ELENCO DEI COMPITI:
1. Rispondi a queste domande sul testo relativo alle tradizioni attribuite agli apostoli.
(a) A quale scopo mira tutto l'insegnamento degli apostoli?
(b) Da quali usi precedenti sarebbero state ricavate, da un lato, le cerimonie citate come misteri sconosciuti agli apostoli?
(c) A che cosa hanno fatto ricorso i successori dei buoni vescovi per costringere il popolo all'obbedienza?
2. Prosegui il testo sulle tradizioni attribuite agli apostoli, riprendendo subito dopo la sua ultima frase.

DOCUMENTO:
• • • • •

Riguardo all'origine apostolica delle loro tradizioni, si tratta di un puro inganno; visto che tutto l'insegnamento degli apostoli mira a questo scopo: che le coscienze non siano gravate da nuove tradizioni e la religione cristiana non sia contaminata da nuove invenzioni. Se bisogna prestar fede alla storia antica, gli apostoli non hanno neppur sentito parlare delle cose che vengono loro attribuite da costoro.

Non ci vengano a raccontare che molti decreti apostolici, che non furono mai scritti, sono stati accolti nell'uso; quelle cose cioè che essi non potevano intendere prima della morte di Gesù Cristo ma hanno ricevuto dopo la sua ascensione per rivelazione dello Spirito Santo. Abbiamo già esaminato più sopra questa tesi.

Mi sembrano poi assolutamente ridicoli quando vogliono elencare questi misteri così a lungo sconosciuti agli apostoli, e citano, da un lato cerimonie ricavate da quelle che erano precedentemente in uso fra Ebrei o pagani, dall'altra folli scimmiottagini e cerimonie assurde che gli asini di preti (incapaci di camminare e parlare ) sanno a memoria, e che gli sciocchi e i bambini imitano così bene che ne sembrano avere la conoscenza innata. Quand'anche non possedessimo documenti, non c'è persona di buon senso che non veda che tale moltitudine di cerimonie non è venuta nella Chiesa improvvisamente, ma vi è stata introdotta a poco a poco. Quantunque i buoni vescovi, che predicavano ai tempi degli apostoli, avessero infatti emanate alcune sante ordinanze riguardo all'ordine e al governo della Chiesa, i loro successori, gente sconsiderata e bramosa di novità, hanno voluto aggiungervi ognuno il suo pezzetto, gli ultimi, desiderando sempre superare i predecessori. Anzi, essendoci il pericolo che quelle invenzioni, mediante cui volevano procacciarsi fama e celebrità, se ne andassero subito a ramengo, hanno fatto ricorso ad una severità maggiore di quella usata dai loro predecessori, per costringere il popolo all'obbedienza.

• • • • •

ESTRATTI DEI DATI:
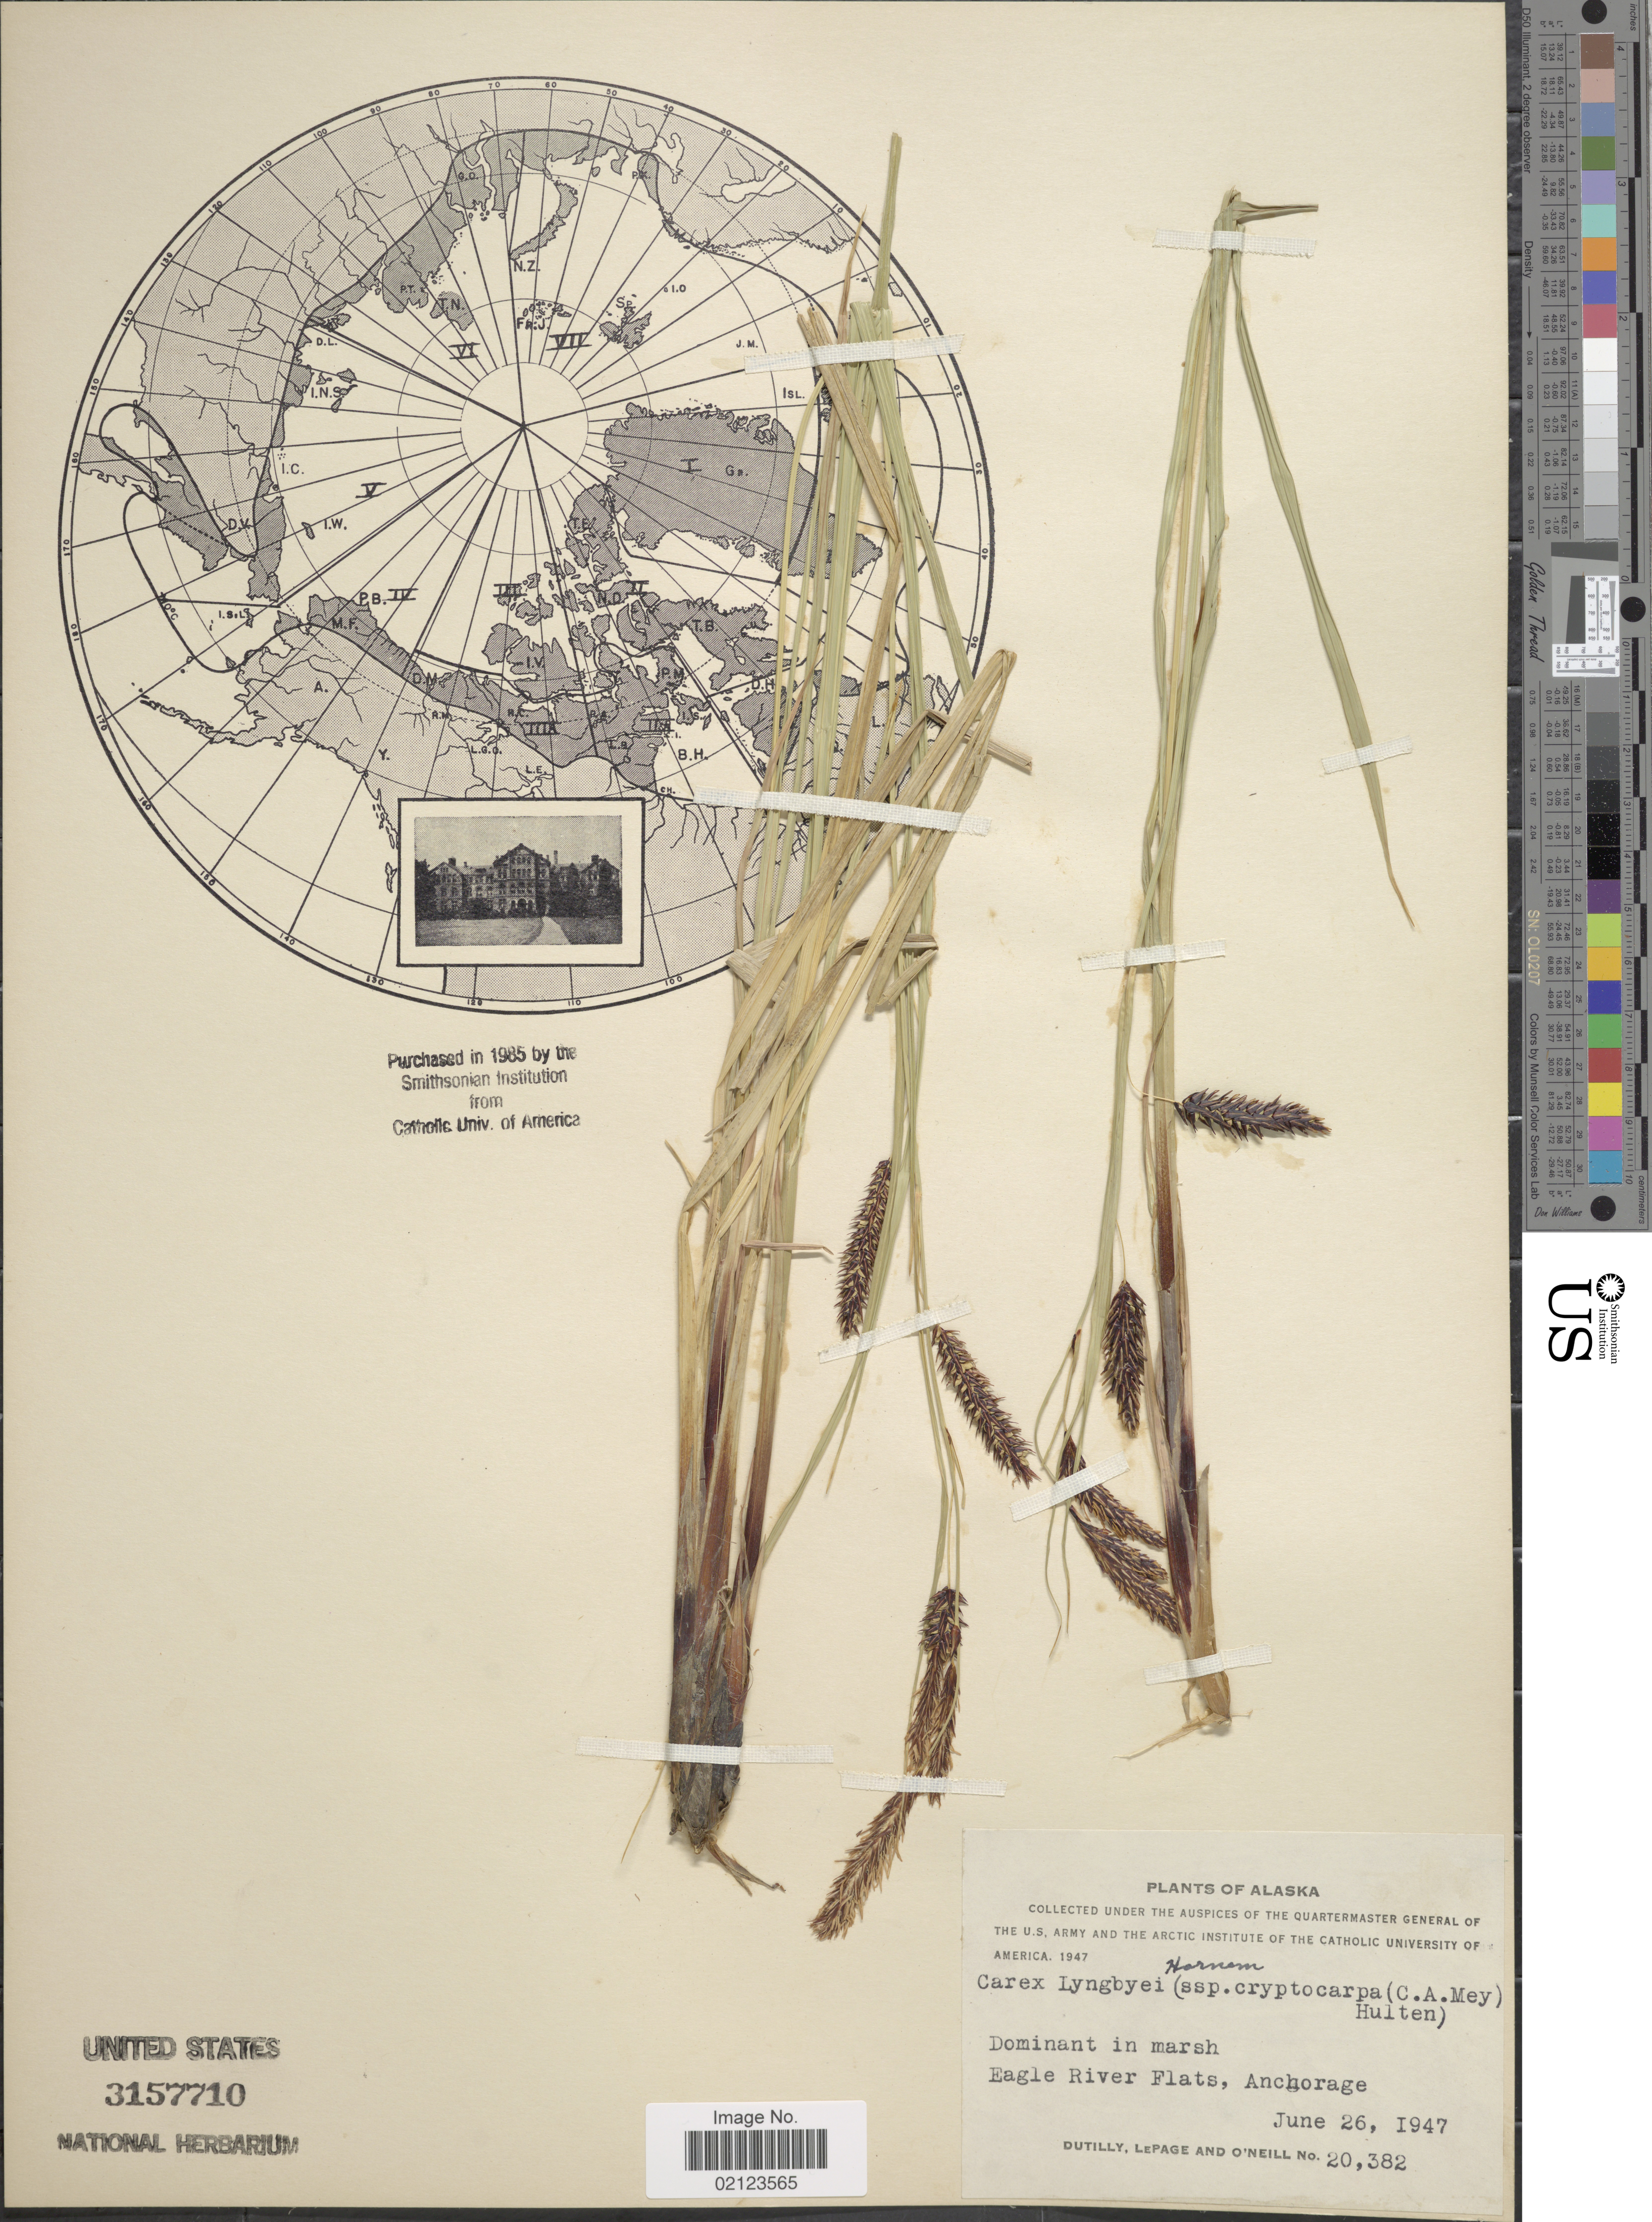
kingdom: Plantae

• • • • •

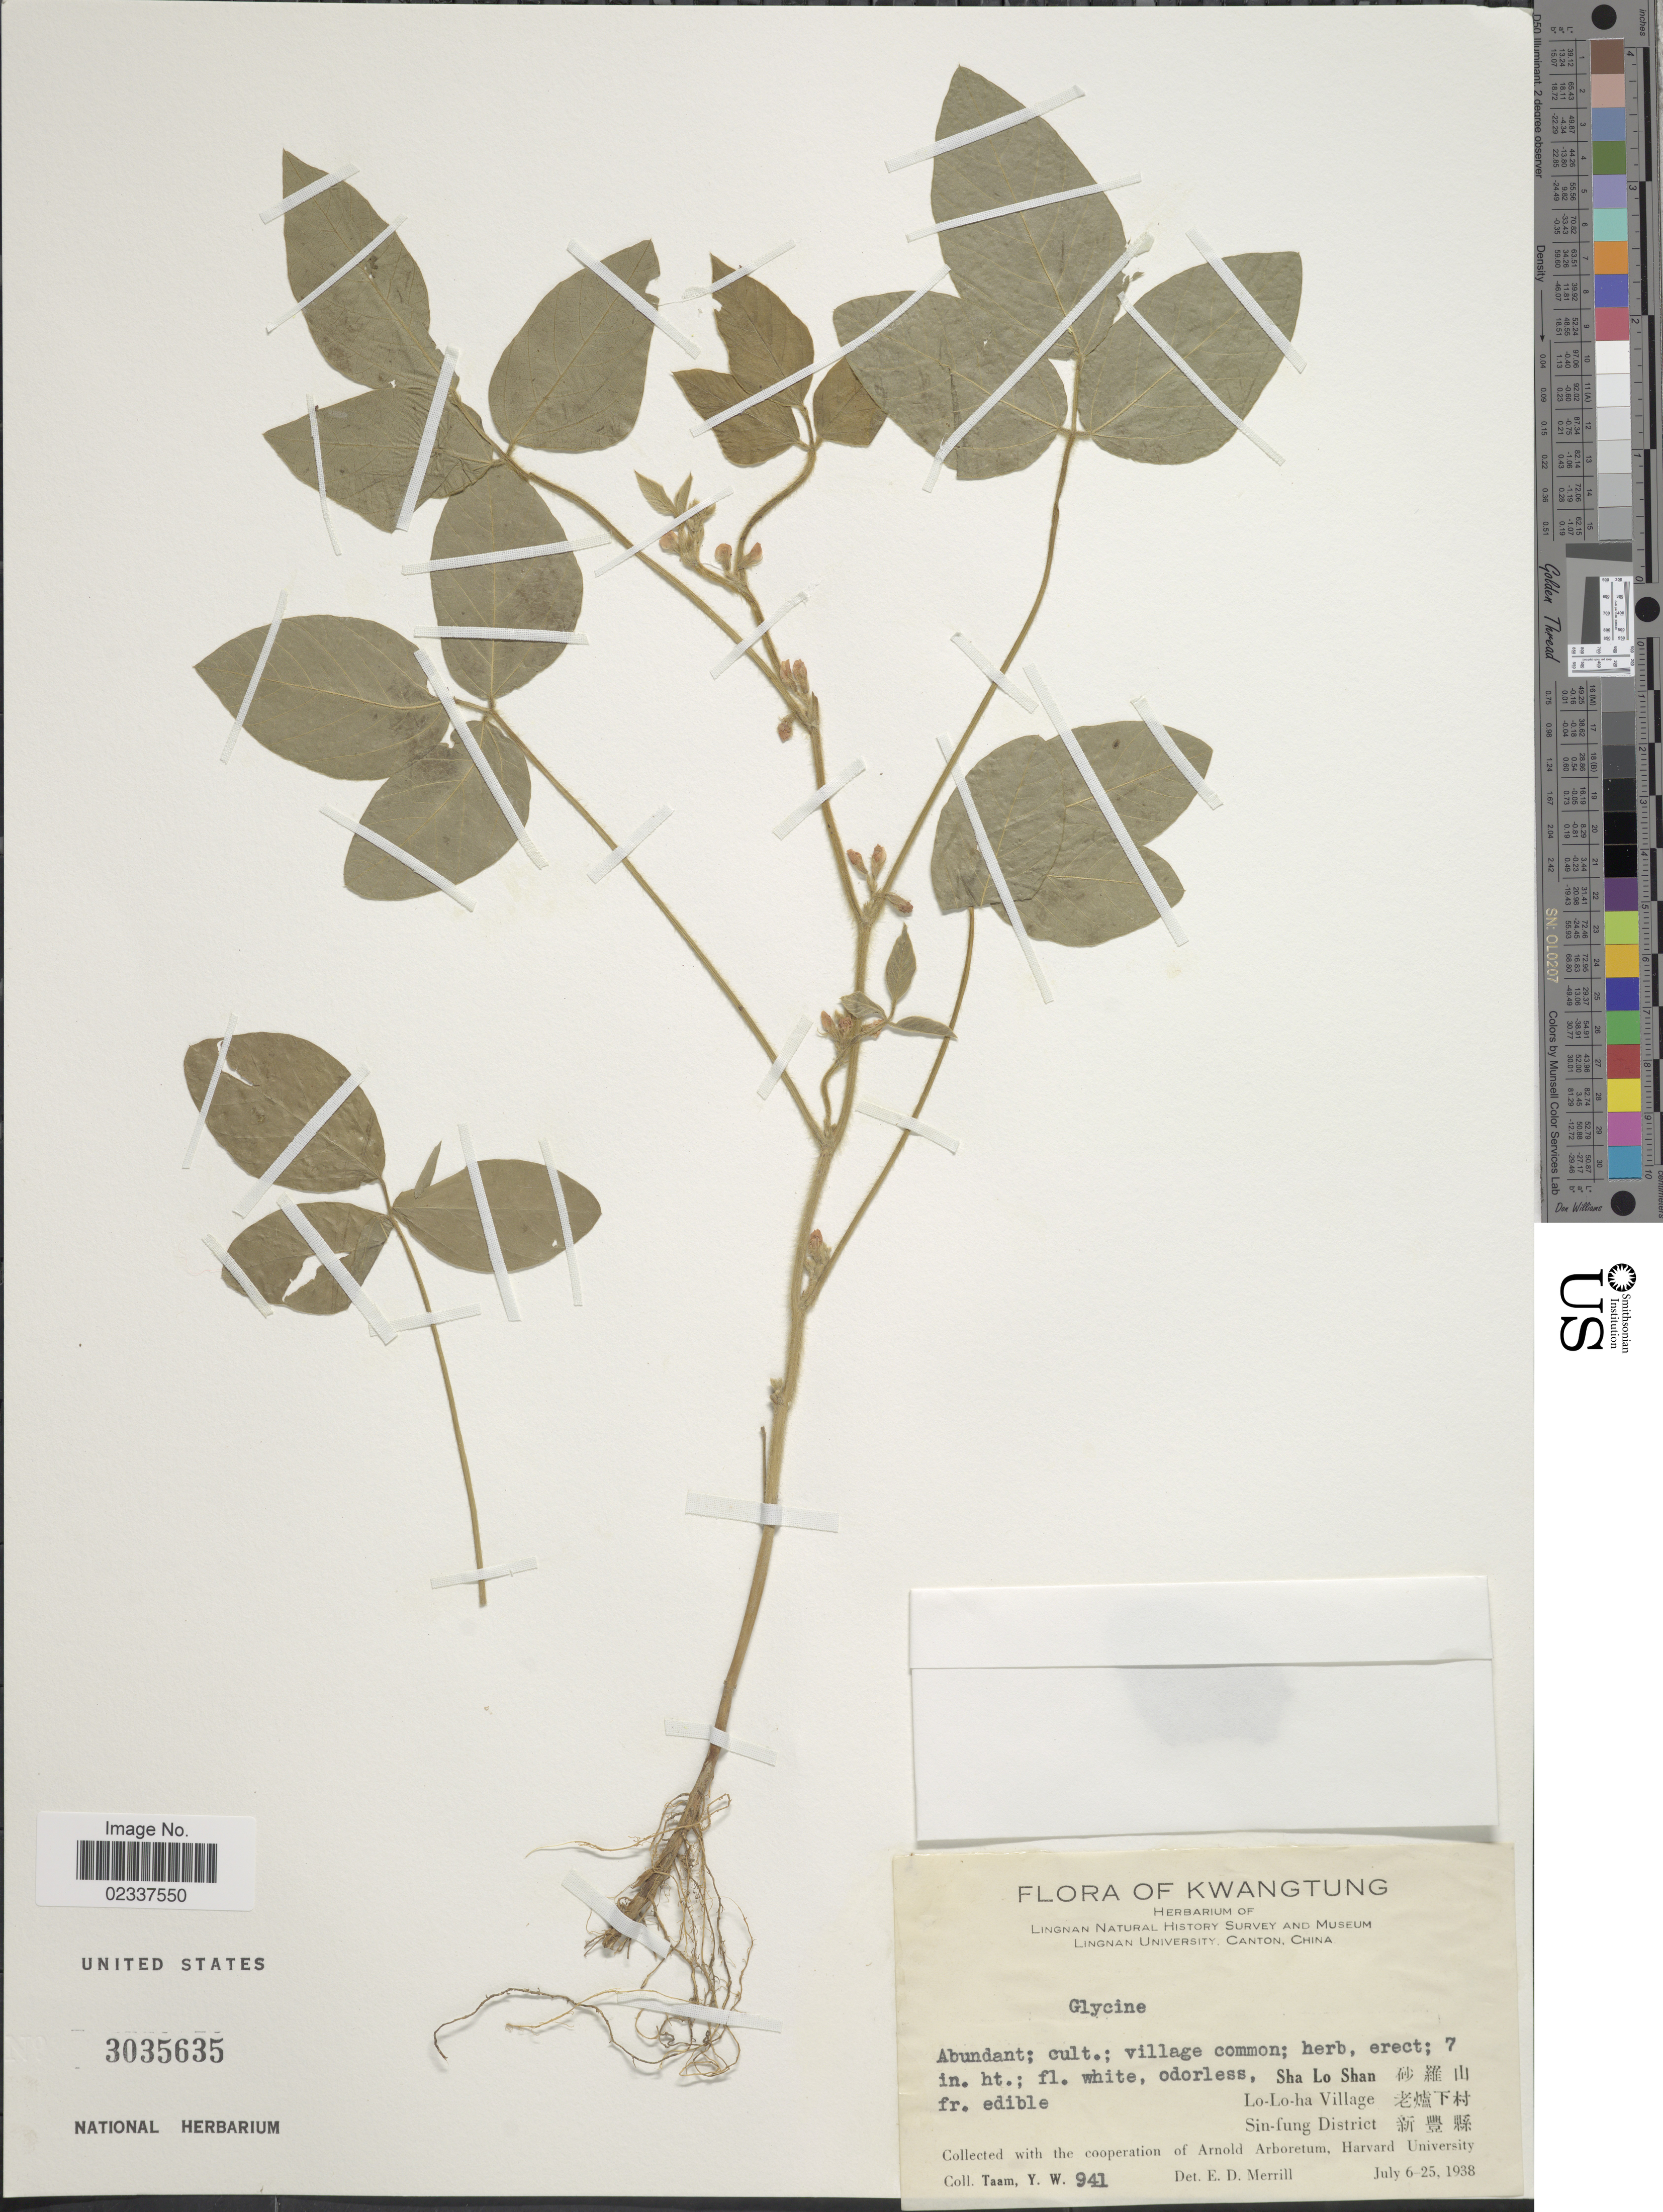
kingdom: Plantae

• • • • •

RISPOSTE AI COMPITI:
1.
(a) A far sì che le coscienze non siano gravate da nuove tradizioni e che la religione cristiana non sia contaminata da nuove invenzioni.
(b) Da cerimonie che erano precedentemente in uso fra Ebrei o pagani.
(c) A una severità maggiore di quella usata dai loro predecessori.

2.
Questa folle e perversa emulazione, con cui ognuno ha voluto mostrarsi abile quanto il compagno nell'inventar novità, ci ha procurata la maggior parte di quelle cerimonie che i papisti del giorno d'oggi vogliono farci considerare decreti apostolici. Come ho già detto, però, la storia ci fornisce sufficienti testimonianze al riguardo.

19. Per non dilungarci nel fare un lungo esame, accontentiamoci di un esempio. Gli apostoli nell'amministrare la Cena di nostro Signore hanno fatto uso di una grande semplicità. I successori immediati, per mettere in evidenza la dignità di quel mistero, hanno aggiunto alcuni elementi alla celebrazione, non condannabili in assoluto. Da allora però si son fatte avanti altre scimmie che hanno avuto la folle pretesa di aggiungere sempre nuovi elementi e hanno così composto sia i paramenti dei preti, che quelli dell'altare, quella sciocca commedia che vediamo oggi nella messa con tutto il suo ciarpame.

I papisti hanno ancora un'obiezione: da sempre si è considerato stabilito che tutto ciò che di comune accordo si accettava nella Chiesa universale provenisse dagli apostoli, come attesta sant'Agostino. Non darò altra risposta che questa, per bocca di sant'Agostino stesso: "tutte le cose "dice "che si accettano universalmente, si devono ritenere ordinate dagli apostoli o dai concili universali, la cui autorità è assai utile nella Chiesa; il fatto per esempio che si celebri annualmente il ricordo della Passione e della risurrezione di nostro Signore, la sua ascensione al cielo, la Pentecoste, e altre cose analoghe che si accettano nella Chiesa tutta, ovunque essa è presente nel mondo ".

Il fatto che egli menzioni così pochi esempi, non indica forse chiaramente che fra le molte pratiche, allora in uso, non ha voluto considerare legittime se non quelle che risultavano di qualche utilità per mantenere l'ordine nella Chiesa con semplicità? Siamo però ben lungi dalla pretesa dei Romanisti secondo cui la più insignificante quisquilia delle loro cerimonie è stata stabilita dalla autorità degli apostoli.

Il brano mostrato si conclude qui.